Monday, April 12, 2010

Ehrlich’s Targets: Baltimore County, Anne Arundel and MoCo

The Post’s John Wagner believes that the Washington suburbs will be key to Bob Ehrlich’s chances in the Governor’s race this fall. There is much to recommend his analysis, but we see it a little differently. Ehrlich has a strong incentive to keep his base strong in places like Western Maryland and the Eastern Shore, where he beat O’Malley by 20 points or more in many counties in 2006. But he also needs to target Baltimore County, Anne Arundel County and – surprisingly enough – Montgomery County. Why? Because all three counties contain large numbers of two key groups of voters Ehrlich needs to win.

Most demographics can be counted on to vote one way or another. Republicans will vote for Ehrlich by HUGE margins regardless of what the State Democrats say. People of color and women will favor the Democrats. For Ehrlich to have a chance against Martin O’Malley, he will have to receive both big margins and turnout from two groups who are not automatic votes: independents and white men.

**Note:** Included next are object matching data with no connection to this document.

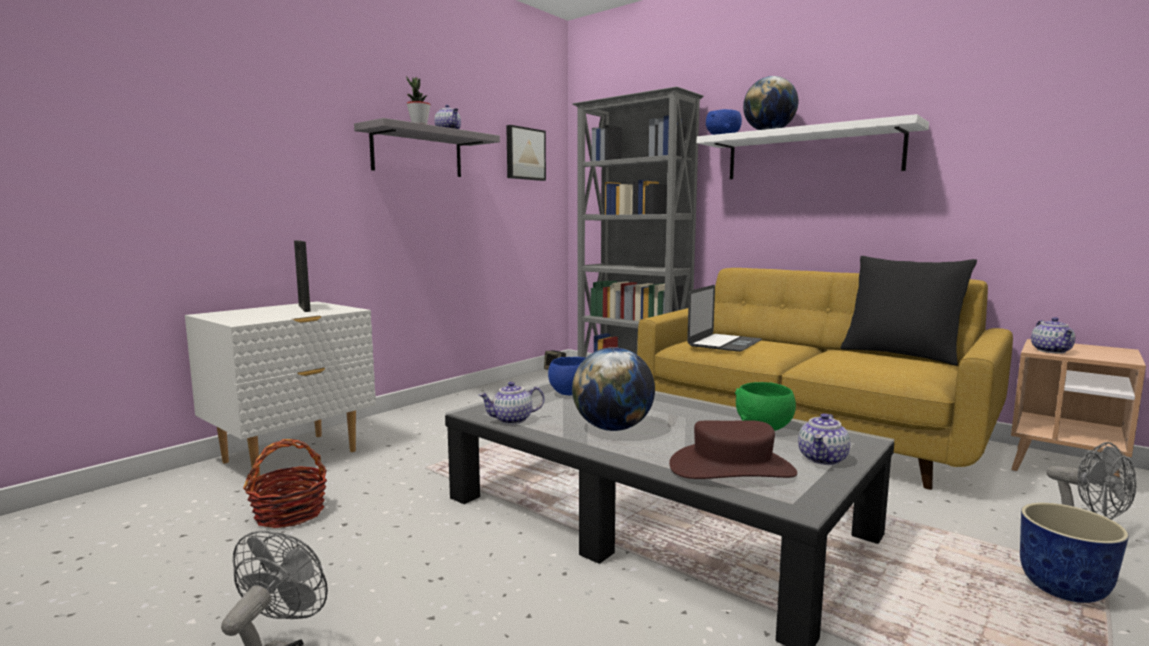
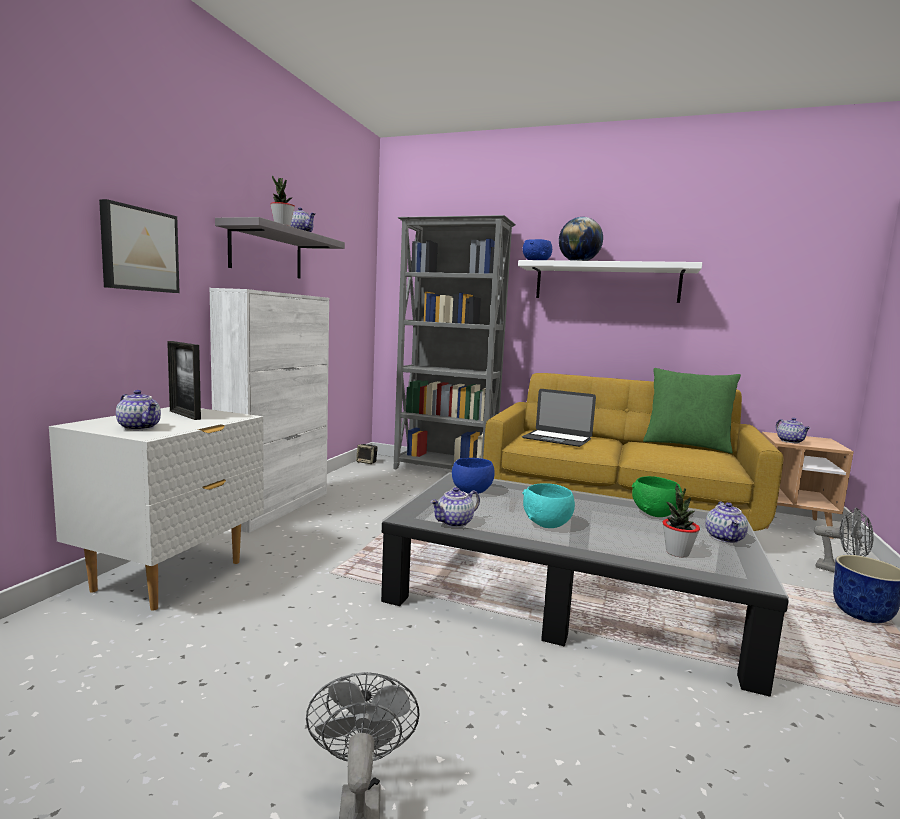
camera: 20 degrees left, 0 degrees up
basket [243,439,327,528] -> none
picture [506,125,546,181] -> picture moved to [99,199,180,293]
globe [572,347,655,431] -> turquoise bowl [522,483,575,528]
brown hat [669,420,797,479] -> potted plant [662,484,700,558]
laptop [687,285,762,352] -> laptop turned 105 degrees clockwise [522,389,596,447]
black pillow [841,256,977,366] -> green pillow [643,368,741,454]
none -> teapot [116,390,161,430]
none -> white cabinet [209,288,329,533]

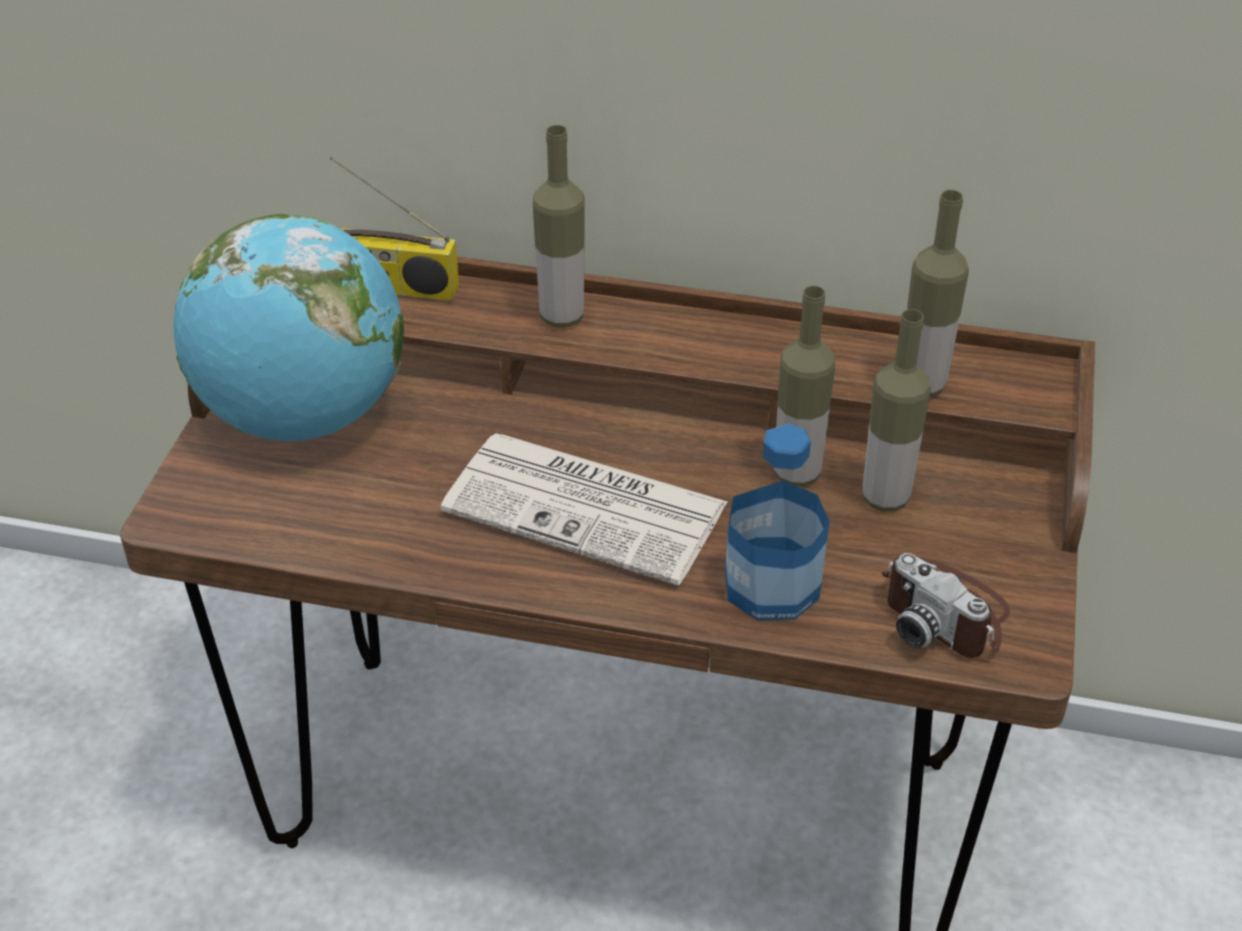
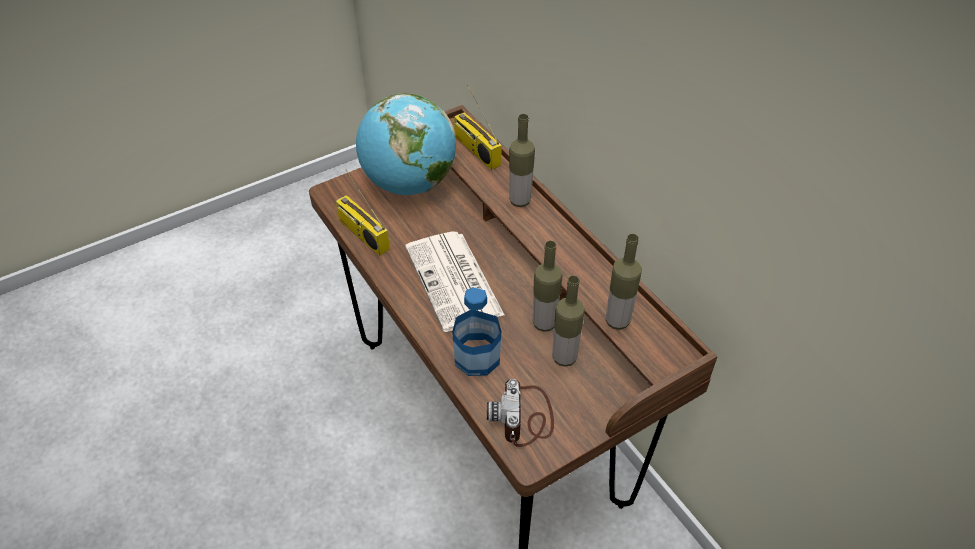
camera: 45 degrees right, 5 degrees up
none -> radio [336,170,390,256]

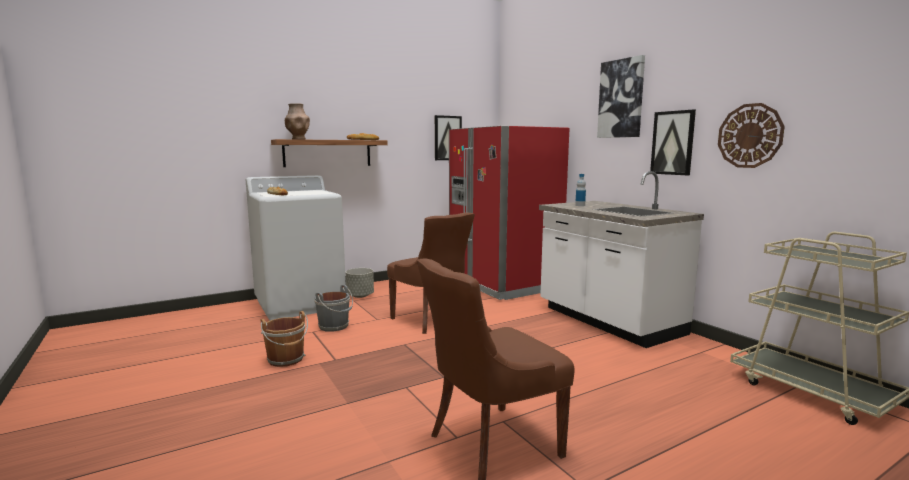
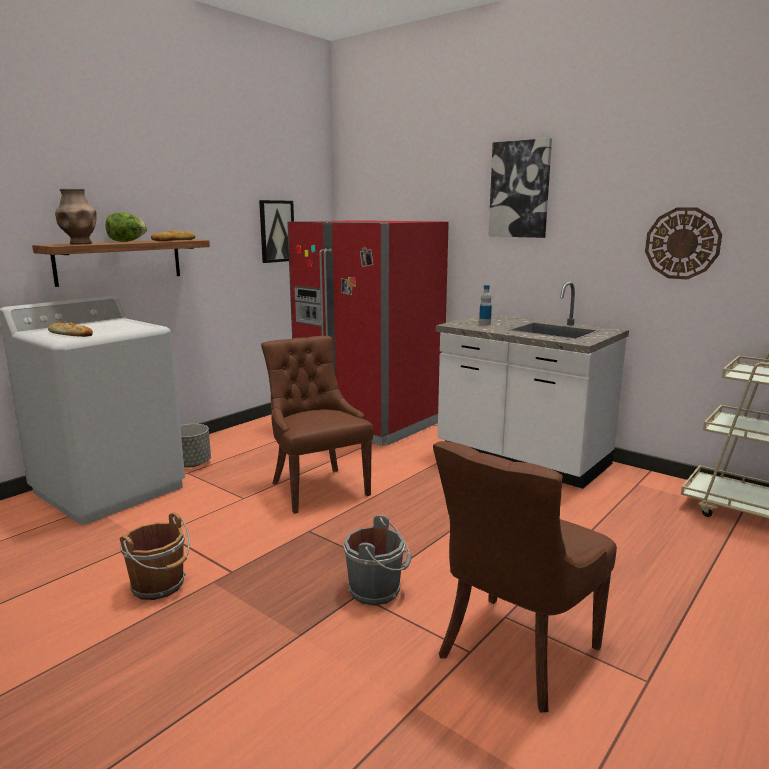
camera: 20 degrees left, 5 degrees up
grey bucket [314,285,353,332] -> grey bucket moved to [344,515,411,606]
brown chair [387,213,475,334] -> brown chair turned 150 degrees counterclockwise [261,336,373,514]
picture [650,109,696,175] -> none
none -> lettuce [106,213,147,242]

In March 2010, the state had 479,824 unaffiliated voters, about 14% of its total. But that overestimates the influence of independents at the ballot box because they turn out less than Democrats or Republicans. In gubernatorial election years, independent turnout is about 20 points less than members of either major party.

Still, because Republicans comprise only about a fifth of the electorate, Ehrlich needs strong support from independents to win. In 2002, the last poll taken before the general election showed Ehrlich leading Kathleen Kennedy Townsend by five points among independents. We believe the final margin was higher than that. Independents turned out at a higher rate that year than in 1998 or 2006 and Ehrlich won. The last Gonzales poll in January showed O’Malley leading Ehrlich among independents by three points, but that was in the poll’s margin of error.

Here is where unaffiliated voters lived in March 2010.

Forty-seven percent of independents live in three counties: Montgomery, Baltimore and Anne Arundel. Ehrlich must mobilize all of them to win.

The other group Ehrlich needs is white males. Right before his 2002 victory, Ehrlich led Townsend by 24 points among whites and 15 points among men. In January 2010, Ehrlich led O’Malley by 10 points among whites and trailed him by 2 points among men. Ehrlich needs to get those margins up and one way to do it is by appealing to his strongest demographic group: white men.

Here is where non-Hispanic white males lived in 2006-2008 according to the Census Bureau.

Forty-three percent of white men live in three counties: Montgomery, Baltimore and Anne Arundel. This is very close to the residence pattern of independents. Ehrlich needs to have a presence in all three counties to win.

And how about the other swing group: conservative Democrats? They are impossible to identify from either registrations or Census data, but the Ehrlich team will have a proxy to help find them: former Delegate George Owings’s primary vote against O’Malley. Precincts where he does best will be seen as strongholds of protest votes cast against O’Malley by moderate and right-wing Democrats. If we were working for Ehrlich, we would target Democrats in those precincts for special mailers featuring Democratic endorsements for Ehrlich. Owings, who once served in Ehrlich’s cabinet, could be one of them.